Karsten Greve

CHINESISCHE ZEITGENÖSSISCHE KUNST

04 Nov - 13 Jan 2006



CHINESISCHE ZEITGENÖSSISCHE KUNST

DING YI • PU JIE • SHEN FAN • WU YIMING • ZHOU TIEHAI

Exhibition from November 4, 2006 to January 28, 2007

Opening on Friday, November 3 from 6.00 pm - 9.00 pm


Since the end of the 1970ies, a prospering, active art scene has emerged in China. It is astonishingly heterogeneous and concentrates on the large cities like Shanghai and Beijing which attract the artworld’s attention with their immensely booming art market.

The complexity of this art scene makes it difficult to find an explanation which covers all the aspects of the singular situation of contemporary Chinese art. Particularly during the past two decades the artistic tendencies have angled in extremely different directions. Today, the intense engagement with the historic past of the country and the curiosity about modern Western thoughts are not any more the dominating topics. Those preferential subjects of the 1980ies are increasingly replaced by themes like the rapid progress of modernisation and the economic and social change as its consequence.

The Karsten Greve gallery in Cologne is pleased to announce its next exhibition which will focus on cntemporary Chinese art. From November 3, 2006 to January 13, 2007 a selection of works by Ding Yi, Pu Jie, Shen Fan, Wu Yiming and Zhou Tiehai will be on view. It aims to give an inside into the complex art scene of Shanghai. A wide range of contemporary abstract and figurative art gathers in this fascinating metropolis and Judith Greve picked put some very interesting artistic positions dealing with aspects of tradition and innovation.

Shanghai is the fastest growing metropolis in China. Within a few years many skyscrapers and a complete new dense road network have been built here. As a consequence, the urbanisation is a topic many artists pick out as a central theme.
Pu Jie (*1959, Shanghai) has discovered Shanghai to be his artistic muse. The old angled streets, the monuments of the commercial boom, the night life – Pu Jie seems to pick out all the manifold, partly contradictory facets of this gigantic metropolis. His paintings mediate an extraordinary dynamic. They are colourful and contain a lot of details. Swinging outlines seem to trace the rapid speed of Shanghai and picture the city as a vast pool of fascinating motifs.

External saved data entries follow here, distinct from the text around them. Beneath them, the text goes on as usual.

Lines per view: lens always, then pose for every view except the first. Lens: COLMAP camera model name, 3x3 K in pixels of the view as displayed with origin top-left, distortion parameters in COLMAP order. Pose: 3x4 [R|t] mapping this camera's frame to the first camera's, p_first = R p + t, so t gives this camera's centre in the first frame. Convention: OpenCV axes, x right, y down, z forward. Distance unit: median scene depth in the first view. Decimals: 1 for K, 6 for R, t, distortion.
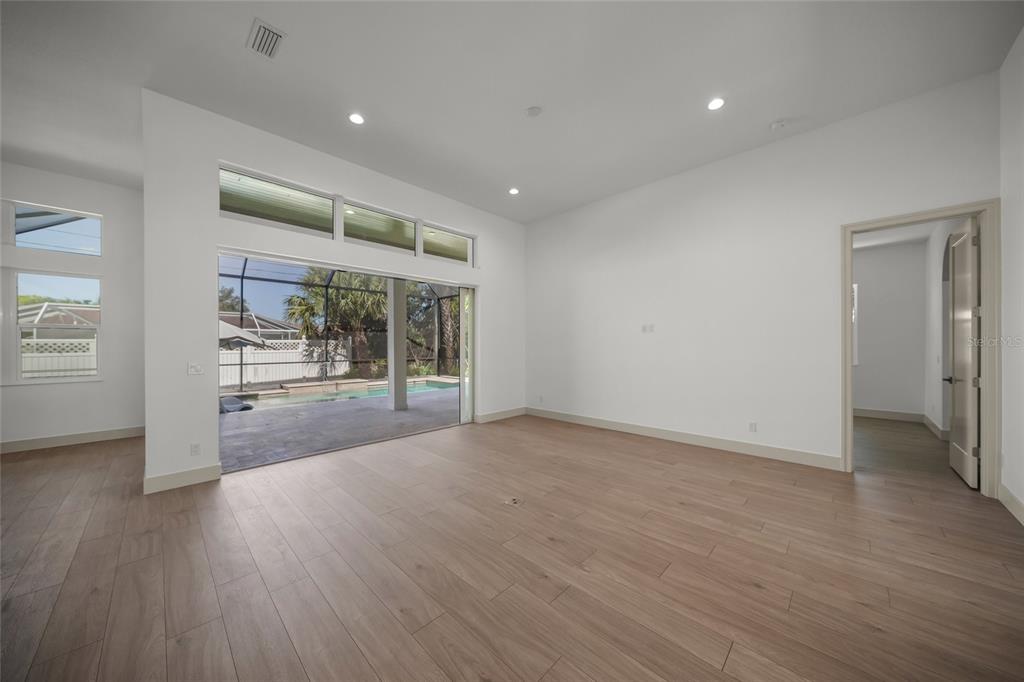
lens RADIAL K [[348.9, 0, 512.2], [0, 348.9, 347.0], [0, 0, 1]] dist [-0.001231, -0.000133]
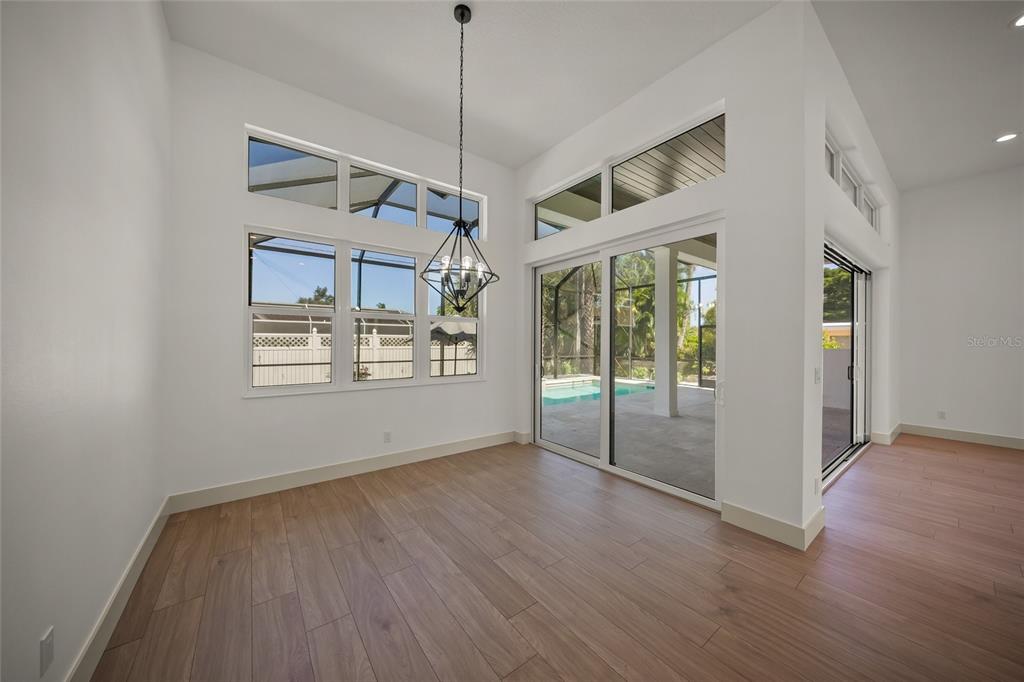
lens RADIAL K [[348.9, 0, 512.3], [0, 348.9, 341.4], [0, 0, 1]] dist [-0.001231, -0.000133]
pose [[0.987903, 0.009259, -0.154798, -0.750604], [-0.010291, 0.999930, -0.005865, 0.000911], [0.154733, 0.007387, 0.987929, 0.099059]]
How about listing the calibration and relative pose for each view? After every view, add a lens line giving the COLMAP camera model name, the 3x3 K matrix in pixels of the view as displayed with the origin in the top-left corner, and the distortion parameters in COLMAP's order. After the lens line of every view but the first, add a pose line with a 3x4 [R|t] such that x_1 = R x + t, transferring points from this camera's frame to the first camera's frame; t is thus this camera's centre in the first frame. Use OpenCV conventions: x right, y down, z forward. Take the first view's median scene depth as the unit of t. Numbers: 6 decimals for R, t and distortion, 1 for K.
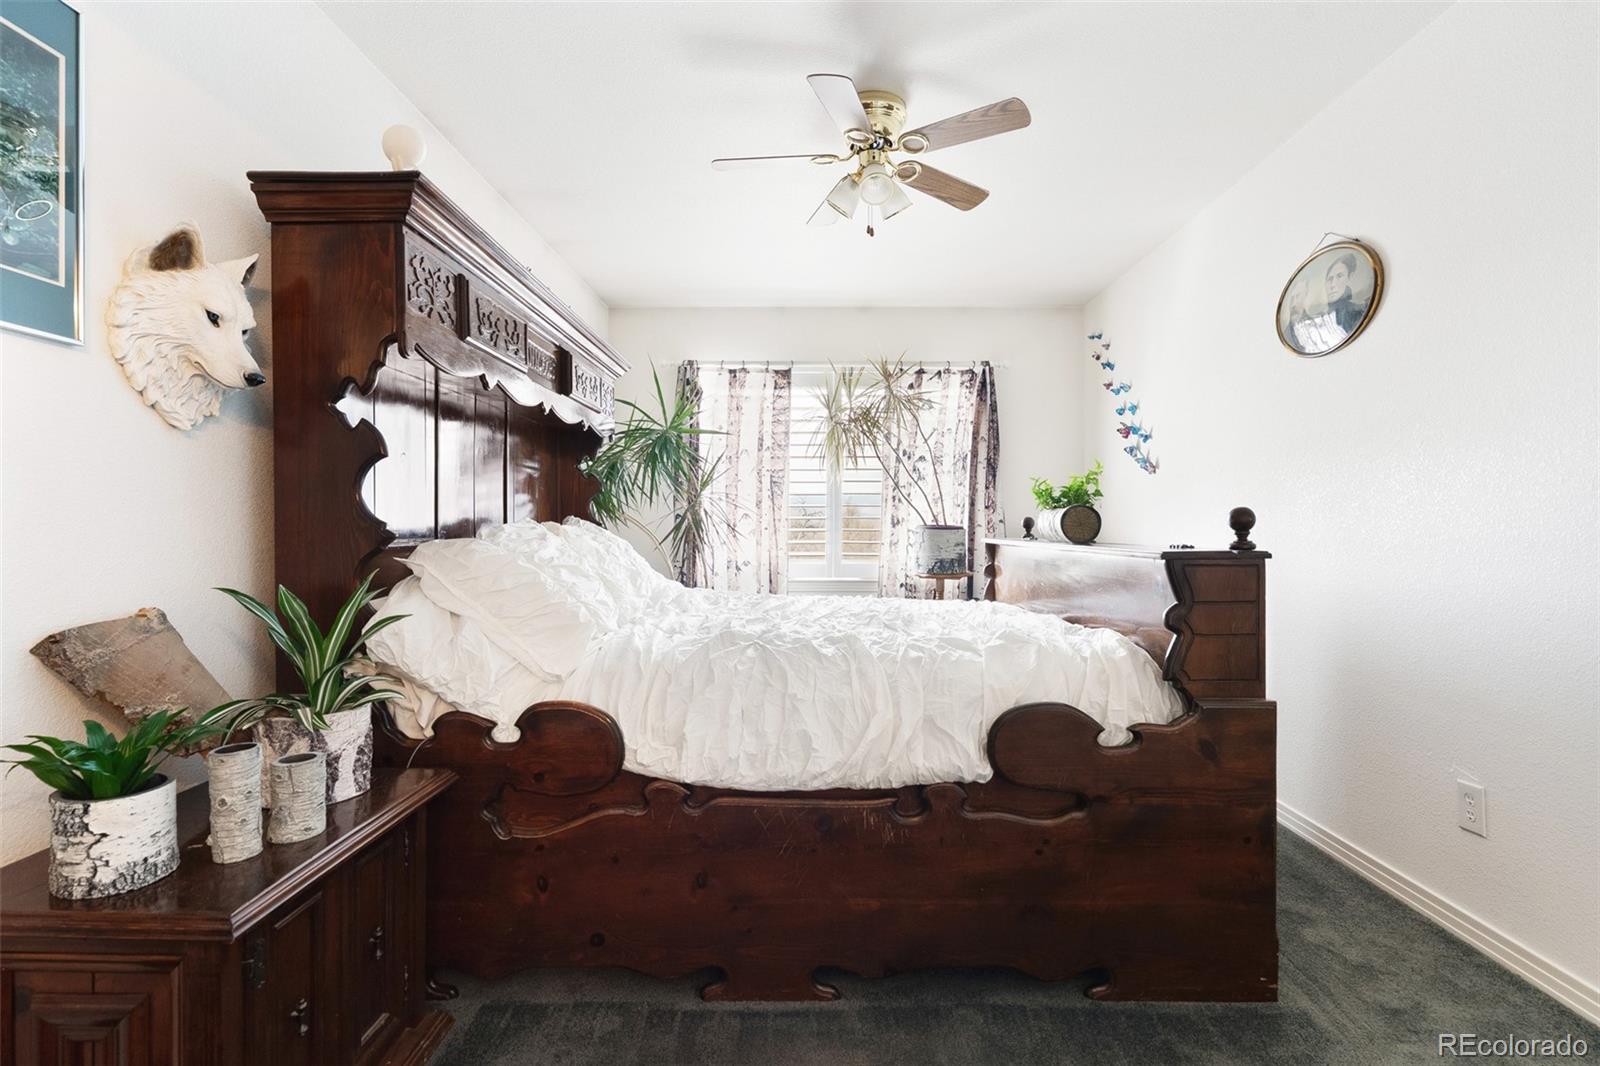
lens RADIAL K [[771.3, 0, 798.4], [0, 771.3, 528.7], [0, 0, 1]] dist [0.001963, -0.001609]
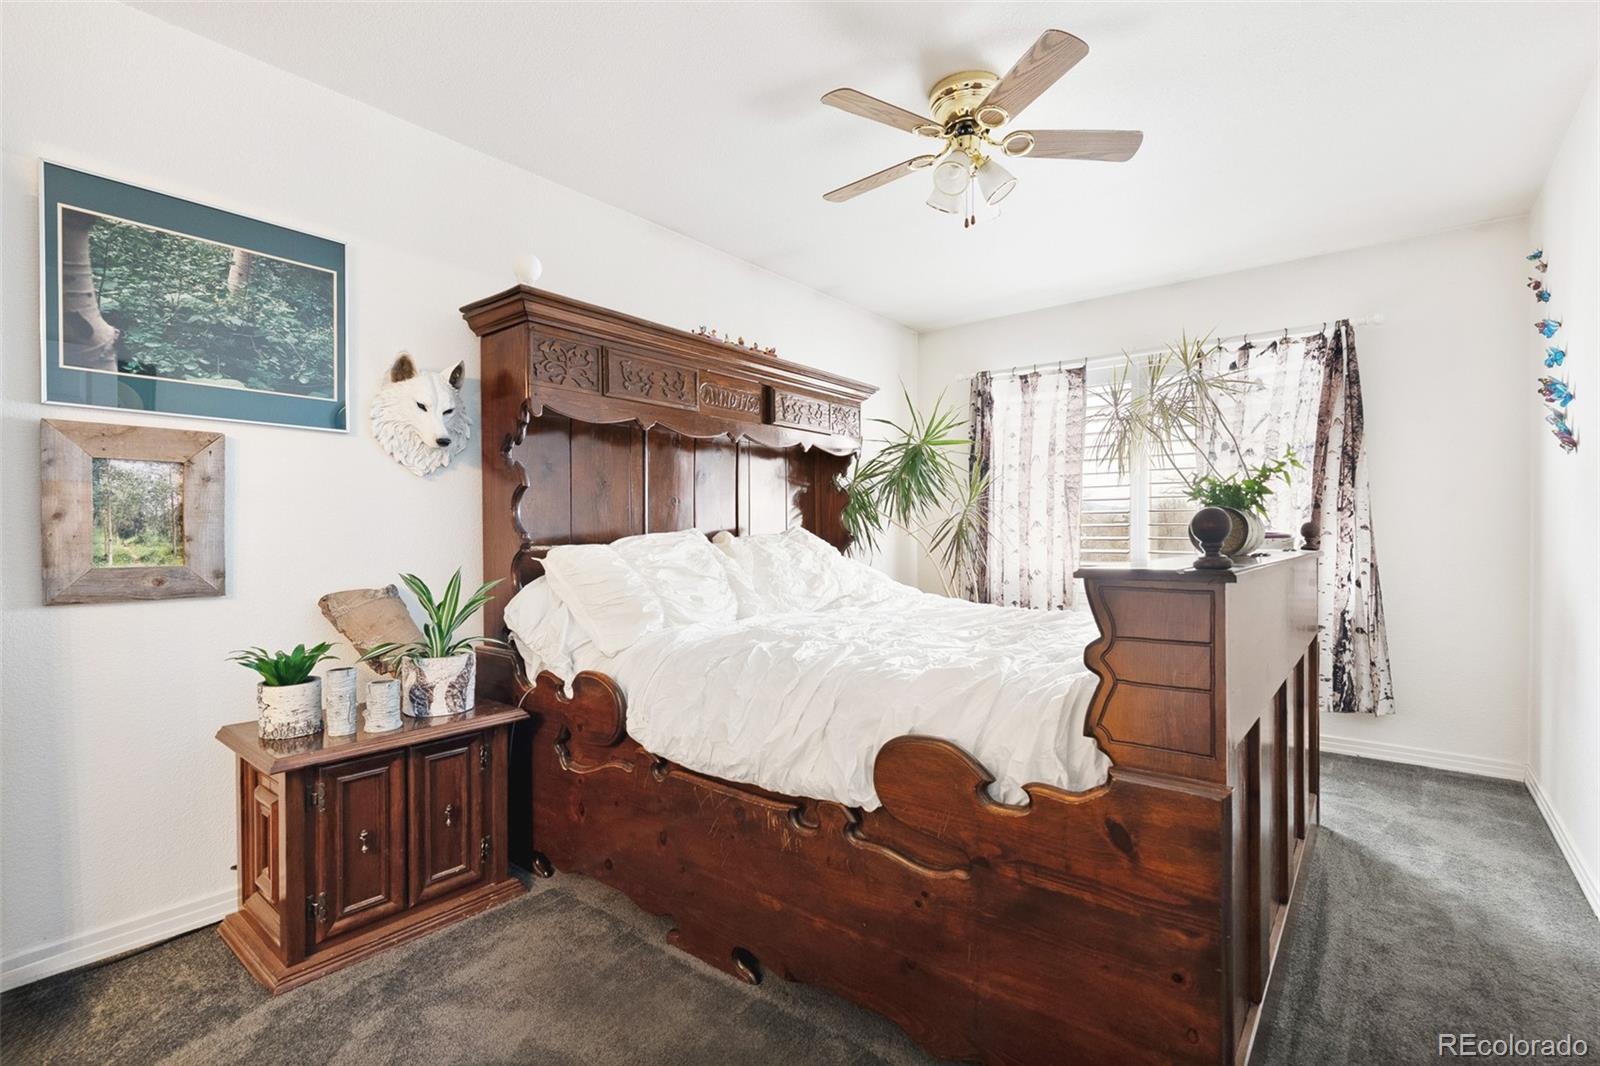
lens RADIAL K [[724.3, 0, 801.7], [0, 724.3, 537.7], [0, 0, 1]] dist [0.002569, -0.001532]
pose [[0.789847, 0.002058, -0.613301, 0.477164], [-0.000469, 0.999996, 0.002752, -0.002170], [0.613304, -0.001886, 0.789845, 0.174304]]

The oeuvre of Zhou Tiehai (*1966, Shanghai) focuses on the clash of the Chinese with the Western world. A great part of his works show fragments of plants, figures, fishes or rocks. These elements are typical of traditional Chinese paintings but Zhou Tiehai depicts them in a completely unconventional way by using the airbrush method. This technique does not allow an accurate line management but enables the artist to create almost imperceptible colour passages.




The untraditional way of artistic realisation is another crucial point of Zhou Tiehai’s art. Much like the Western Concept Art he questions the role of the artist as the person who necessarily creates the piece of art by running a workshop which mainly executes his airbrush paintings.

The oeuvre of Wu Yiming (*1966, Shanghai) concentrates on the human being. In his works between 1997 and 2000, he often depicts different characters who stand vis-à-vis. They resemble traditional Chinese characters but their appearance is embarassing because they are faceless. Thus it seems that the old China is present and at the same time extremely distant. Above all, the background of these paintings consists of geometric structures without any local or spacial context,which contributes to the striking indefiniteness of the works.
In his recent works, Wu Yiming rarely includes geometric background structures. He often avoids definite outlines by wearing them away. The characters are people from nowadays but they are absent in almost the same manner as the figures in the earlier paintings. They do not have faces as well and are incoherently placed.

Ding Yi (*1962, Shanghai) has determined the cross to be the sole topic of his artistic work. Since 1988, he creates the so called Appearances of Crosses –more or less regular patterns of crosses. Whereas Ding Yi’s first compositions - as a reference to his personal “revolt against the conformity of Chinese traditional academic painting” - are strictly schematic, one can observe a breaking up of the fixed structures since 1991.
It is very striking that despite the recurring theme no work looks like another. Ding Yi makes use of a wide range of colours and materials, such as paper, canvas and fans, so that the crosses are presented very versatile.

Shen Fan (* 1952, Jiangyin/ Jiangsu) concentrates on abstract art as well. His works form an interesting synthesis between Asian vocabulary and the European feeling for art.
The panel formats of his works reveal that he studied traditional painting. They are evocative of classical Chinese image rolls which we associate with Chinese almanacs and landscape sceneries.
Even though it is not visible from the first sight, Shen Fan’s abstract forms are closely linked to traditional Chinese art as well. The titles of the pictures already forebode that the abstract forms in a way represent the objective world. ShanShui, for instance, means as much as „water of a mountain stream“ and in fact, the dynamic, sidled lines let us think of vast mountain regions.